- Study text
....

[Gluster-devel] BitRot notes

Fri Nov 7 15:20:35 UTC 2014

Thanks Xavi.

----- Original Message -----
From: "Xavier Hernandez" <xhernandez at datalab.es>
To: "Alok Srivastava" <asrivast at redhat.com>, "Venky Shankar" <vshankar at redhat.com>
Cc: gluster-devel at gluster.org, "Ric Wheeler" <rwheeler at redhat.com>
Sent: Thursday, November 6, 2014 9:15:52 PM
Subject: Re: [Gluster-devel] BitRot notes

Hi Alok,

On 11/06/2014 02:53 PM, Alok Srivastava wrote:
> Thanks Venky for sharing the details.
> I have included Pranith and Atin for a specific question:
>
> With current implementation of erasure coding, Do we  have the capability of detecting and correcting bit rot?

Current implementation of erasure coding xlator does not detect bit rot. 
It can repair data if it knows that it's damaged. I'm considering a 
change in the implementation that will allow bit rot detection and 
optimize self-healing by not rewriting the entire file when a local 
error is detected.

>
> Let's say we have fragments of a file on multiple bricks and a read request is sent to the bricks, a brick  doesn't respond as it may have disk(s) damaged by bit rot or any other failure. Will EC detect and correct bit rot in this case?

This particular case is currently handled by ec xlator because it won't 
receive data from a particular brick, so it will know that its data is 
damaged and will use fragments from other bricks to recover the original 
data. The user will receive the correct data recovered from other bricks 
and, if the damaged brick is still accessible, it will try to regenerate 
the fragment on that brick.

Xavi

....

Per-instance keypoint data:

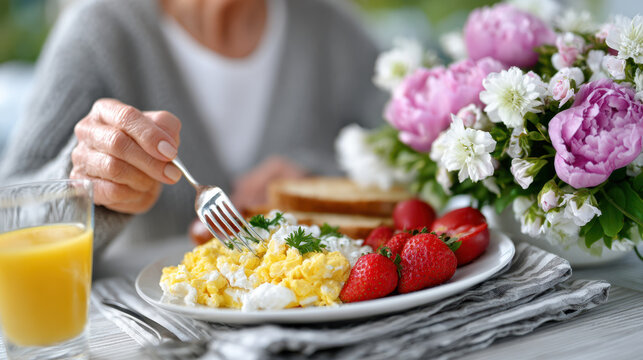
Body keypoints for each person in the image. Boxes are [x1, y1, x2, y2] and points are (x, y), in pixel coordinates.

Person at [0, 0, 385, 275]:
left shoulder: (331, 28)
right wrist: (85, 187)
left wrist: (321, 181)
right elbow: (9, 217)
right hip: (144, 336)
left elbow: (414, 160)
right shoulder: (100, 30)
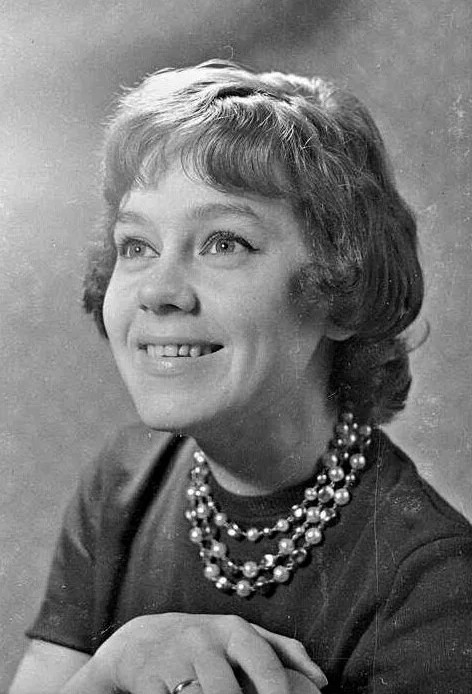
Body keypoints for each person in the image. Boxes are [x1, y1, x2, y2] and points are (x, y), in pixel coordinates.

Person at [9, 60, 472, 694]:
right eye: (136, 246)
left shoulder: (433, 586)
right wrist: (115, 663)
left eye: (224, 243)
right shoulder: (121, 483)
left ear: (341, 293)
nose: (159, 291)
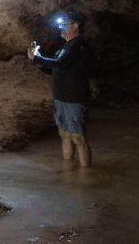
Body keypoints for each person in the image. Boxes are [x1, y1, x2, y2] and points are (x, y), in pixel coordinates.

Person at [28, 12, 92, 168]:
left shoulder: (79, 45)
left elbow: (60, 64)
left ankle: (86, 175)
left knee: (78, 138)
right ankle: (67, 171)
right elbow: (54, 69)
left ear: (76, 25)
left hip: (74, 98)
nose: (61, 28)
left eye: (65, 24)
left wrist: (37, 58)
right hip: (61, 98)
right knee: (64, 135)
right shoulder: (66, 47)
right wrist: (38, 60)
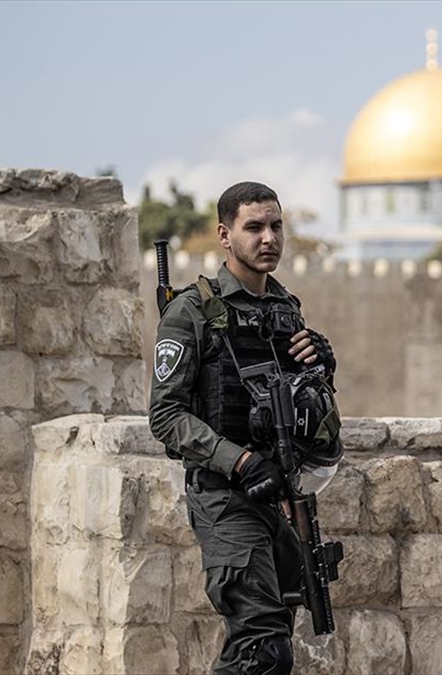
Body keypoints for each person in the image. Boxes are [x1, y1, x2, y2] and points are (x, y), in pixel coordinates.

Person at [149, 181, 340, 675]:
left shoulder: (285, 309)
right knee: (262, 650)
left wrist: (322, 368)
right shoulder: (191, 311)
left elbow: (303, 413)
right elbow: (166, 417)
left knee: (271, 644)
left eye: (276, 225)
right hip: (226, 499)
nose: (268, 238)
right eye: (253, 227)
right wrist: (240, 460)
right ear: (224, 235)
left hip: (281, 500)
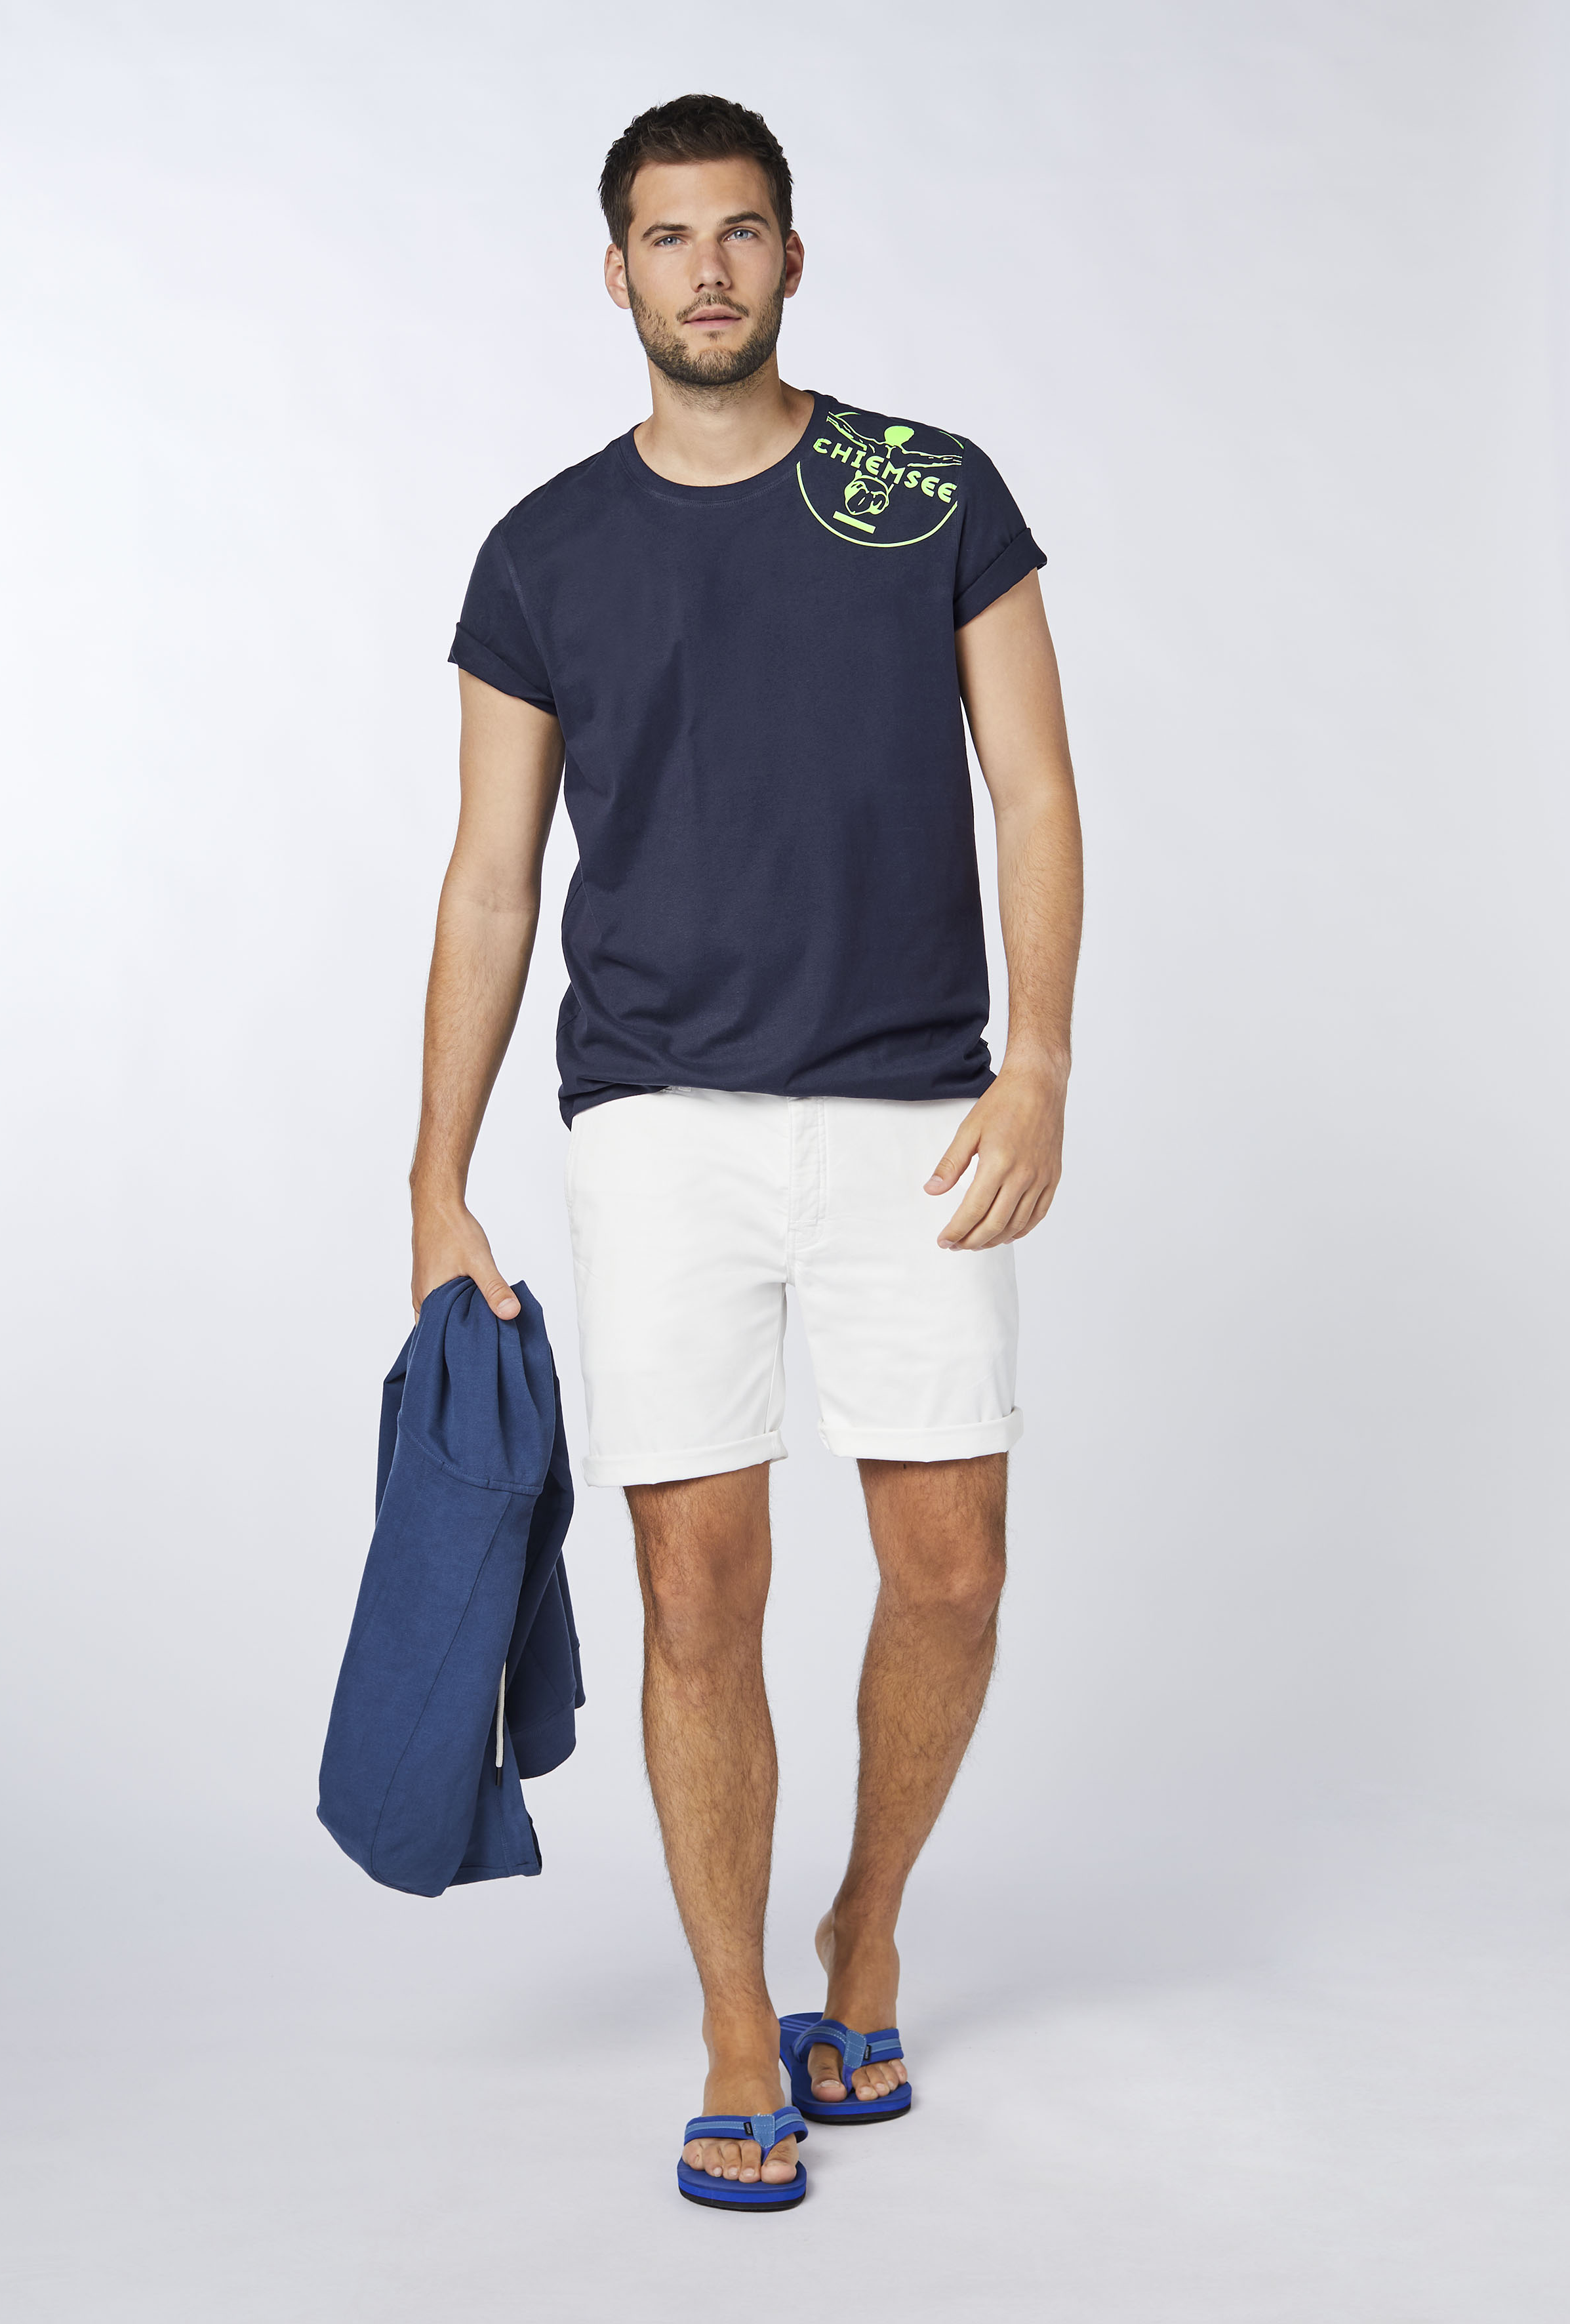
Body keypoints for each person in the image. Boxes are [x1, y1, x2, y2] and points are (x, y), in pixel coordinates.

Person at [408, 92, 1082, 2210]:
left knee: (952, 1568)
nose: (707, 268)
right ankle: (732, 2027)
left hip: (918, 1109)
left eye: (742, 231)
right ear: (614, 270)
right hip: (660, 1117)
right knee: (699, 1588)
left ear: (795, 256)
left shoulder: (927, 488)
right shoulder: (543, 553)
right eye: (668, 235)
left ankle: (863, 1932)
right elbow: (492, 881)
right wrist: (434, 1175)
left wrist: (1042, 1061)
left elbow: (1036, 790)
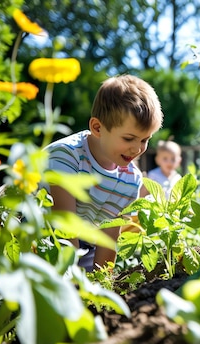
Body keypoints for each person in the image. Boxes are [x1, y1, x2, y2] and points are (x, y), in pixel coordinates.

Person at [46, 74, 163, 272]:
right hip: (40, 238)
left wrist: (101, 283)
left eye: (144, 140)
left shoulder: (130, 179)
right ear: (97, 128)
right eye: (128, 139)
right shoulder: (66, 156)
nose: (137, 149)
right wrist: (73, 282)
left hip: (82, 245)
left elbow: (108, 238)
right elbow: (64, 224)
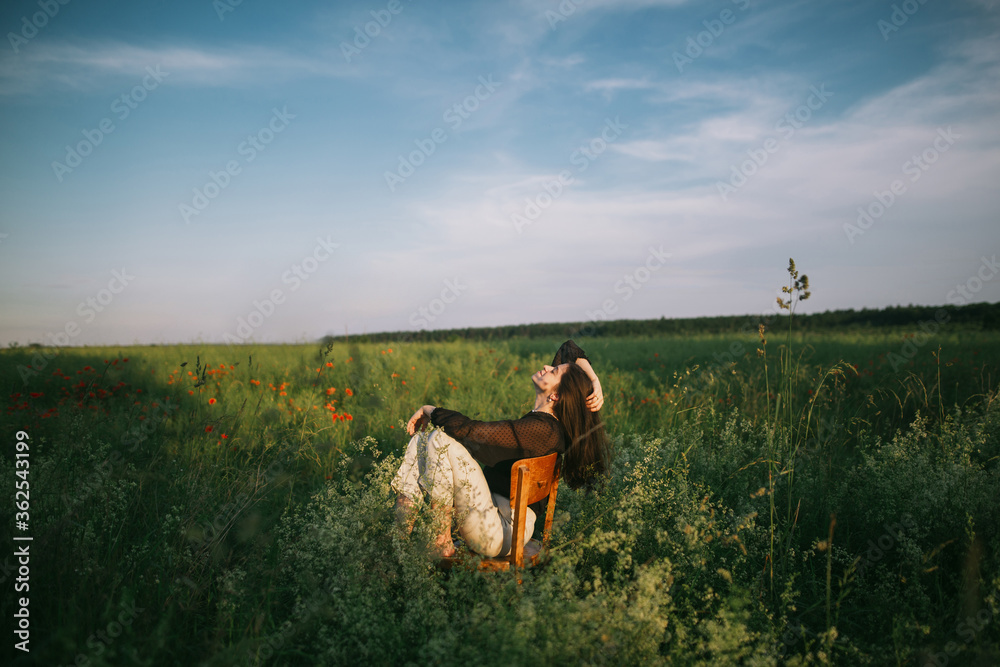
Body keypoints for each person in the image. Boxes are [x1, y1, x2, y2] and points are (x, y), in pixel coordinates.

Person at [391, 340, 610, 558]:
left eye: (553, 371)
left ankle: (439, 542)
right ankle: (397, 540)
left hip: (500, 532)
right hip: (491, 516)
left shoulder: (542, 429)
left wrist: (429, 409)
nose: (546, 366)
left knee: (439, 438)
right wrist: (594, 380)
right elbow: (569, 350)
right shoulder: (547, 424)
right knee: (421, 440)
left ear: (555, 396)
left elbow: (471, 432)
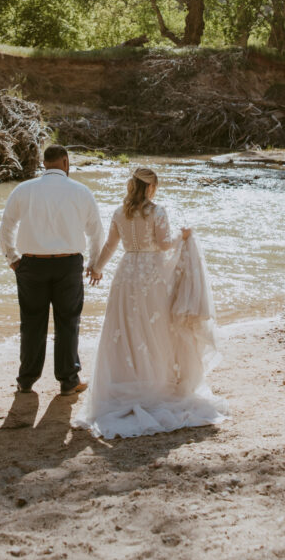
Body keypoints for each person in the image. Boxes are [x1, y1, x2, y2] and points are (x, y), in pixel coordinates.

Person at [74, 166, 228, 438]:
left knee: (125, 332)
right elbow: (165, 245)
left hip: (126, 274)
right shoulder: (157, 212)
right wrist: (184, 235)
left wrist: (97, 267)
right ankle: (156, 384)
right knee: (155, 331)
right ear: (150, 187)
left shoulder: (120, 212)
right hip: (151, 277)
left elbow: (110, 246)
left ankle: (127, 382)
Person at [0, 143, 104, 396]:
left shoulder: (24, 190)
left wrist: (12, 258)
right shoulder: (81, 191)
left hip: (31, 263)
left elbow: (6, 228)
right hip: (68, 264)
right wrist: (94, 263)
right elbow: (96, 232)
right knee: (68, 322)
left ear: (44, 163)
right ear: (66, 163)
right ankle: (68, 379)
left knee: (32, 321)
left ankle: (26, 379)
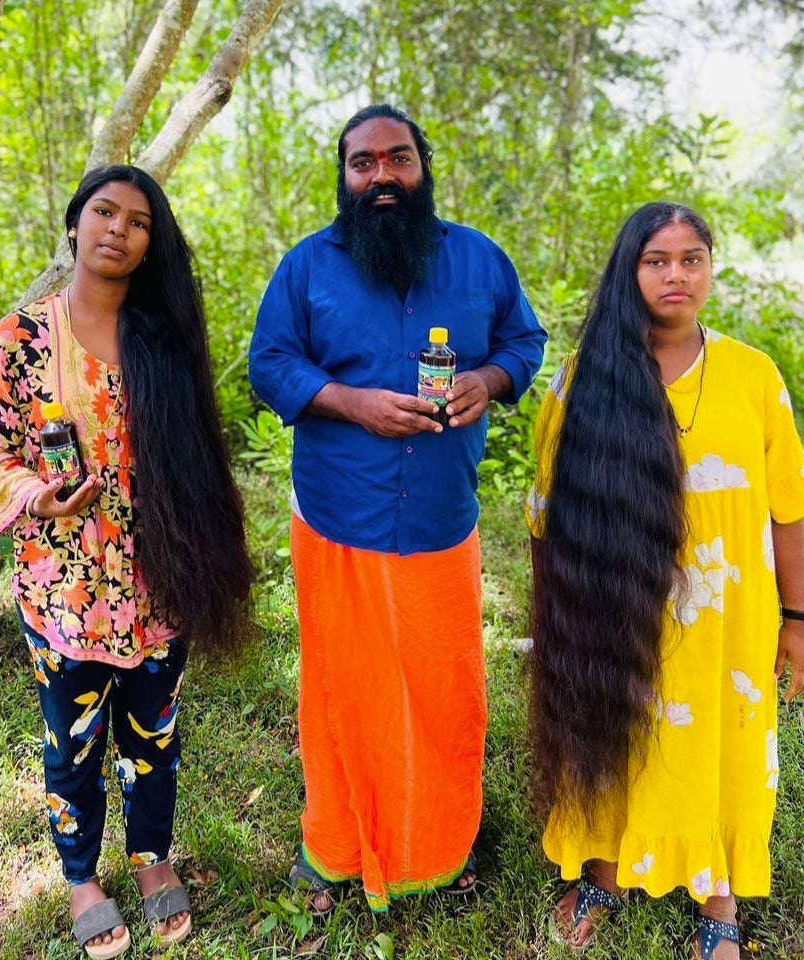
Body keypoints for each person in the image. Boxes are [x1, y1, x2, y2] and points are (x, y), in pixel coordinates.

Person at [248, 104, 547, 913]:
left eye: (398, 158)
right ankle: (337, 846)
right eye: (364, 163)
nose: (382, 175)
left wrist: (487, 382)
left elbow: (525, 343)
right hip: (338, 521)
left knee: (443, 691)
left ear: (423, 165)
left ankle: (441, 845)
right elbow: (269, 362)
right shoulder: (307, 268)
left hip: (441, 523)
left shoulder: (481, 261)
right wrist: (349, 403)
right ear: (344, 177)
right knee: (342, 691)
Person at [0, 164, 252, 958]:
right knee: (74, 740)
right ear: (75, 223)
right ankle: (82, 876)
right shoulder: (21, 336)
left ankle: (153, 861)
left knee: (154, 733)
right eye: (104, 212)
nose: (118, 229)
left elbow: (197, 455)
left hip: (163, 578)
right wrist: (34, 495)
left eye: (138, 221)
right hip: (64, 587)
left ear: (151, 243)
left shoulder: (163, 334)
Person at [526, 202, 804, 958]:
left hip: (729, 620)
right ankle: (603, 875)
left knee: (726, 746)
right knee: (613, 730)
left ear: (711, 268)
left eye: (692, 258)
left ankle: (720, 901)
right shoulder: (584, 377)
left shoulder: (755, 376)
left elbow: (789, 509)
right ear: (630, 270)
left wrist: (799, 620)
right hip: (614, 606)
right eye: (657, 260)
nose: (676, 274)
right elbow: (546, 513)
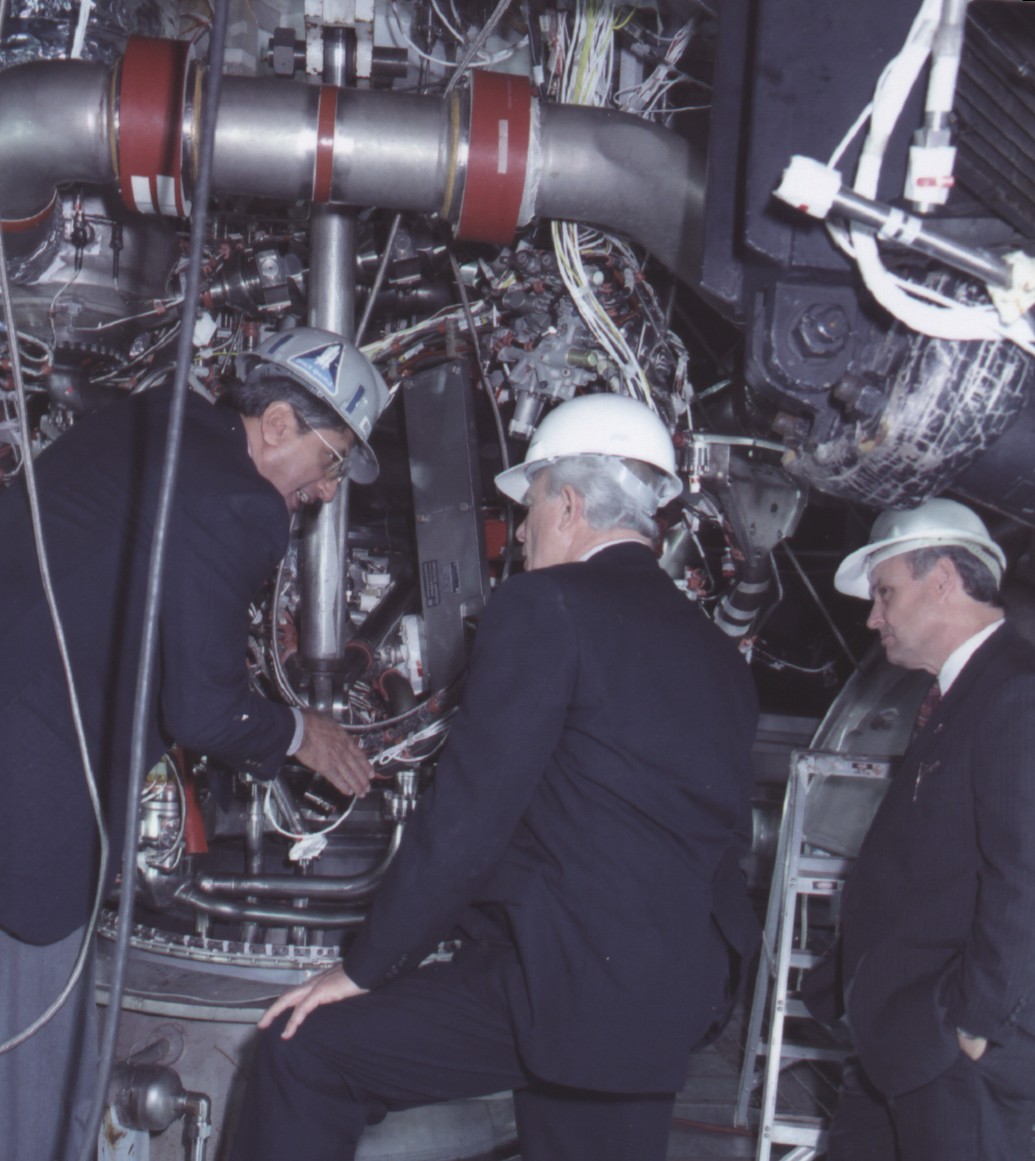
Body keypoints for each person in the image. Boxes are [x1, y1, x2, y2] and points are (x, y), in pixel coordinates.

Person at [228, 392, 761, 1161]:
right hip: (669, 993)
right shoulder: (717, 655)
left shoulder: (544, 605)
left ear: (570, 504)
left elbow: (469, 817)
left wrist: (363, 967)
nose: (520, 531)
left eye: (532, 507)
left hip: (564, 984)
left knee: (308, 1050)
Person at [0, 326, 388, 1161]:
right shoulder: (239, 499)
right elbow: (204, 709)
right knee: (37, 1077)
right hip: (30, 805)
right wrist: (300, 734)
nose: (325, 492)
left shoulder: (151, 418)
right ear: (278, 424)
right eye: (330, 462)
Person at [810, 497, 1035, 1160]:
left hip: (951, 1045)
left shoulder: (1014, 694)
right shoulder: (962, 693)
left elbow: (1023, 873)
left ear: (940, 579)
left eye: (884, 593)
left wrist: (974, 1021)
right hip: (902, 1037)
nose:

....

- Task requirements
(A) In the BitRot notes email, does the current erasure coding xlator detect bit rot?
(B) Summarize the BitRot notes email in two sentences.

- Answers by item number
(A) No, the current erasure coding xlator does not detect bit rot.

(B) The current erasure coding xlator does not detect bit rot, though it can repair data it knows is damaged, and a change is under consideration that would allow bit rot detection and avoid rewriting the entire file when a local error is detected. When a brick returns no data, the ec xlator recovers the original data from fragments on other bricks and tries to regenerate the fragment on the damaged brick if that brick is still accessible.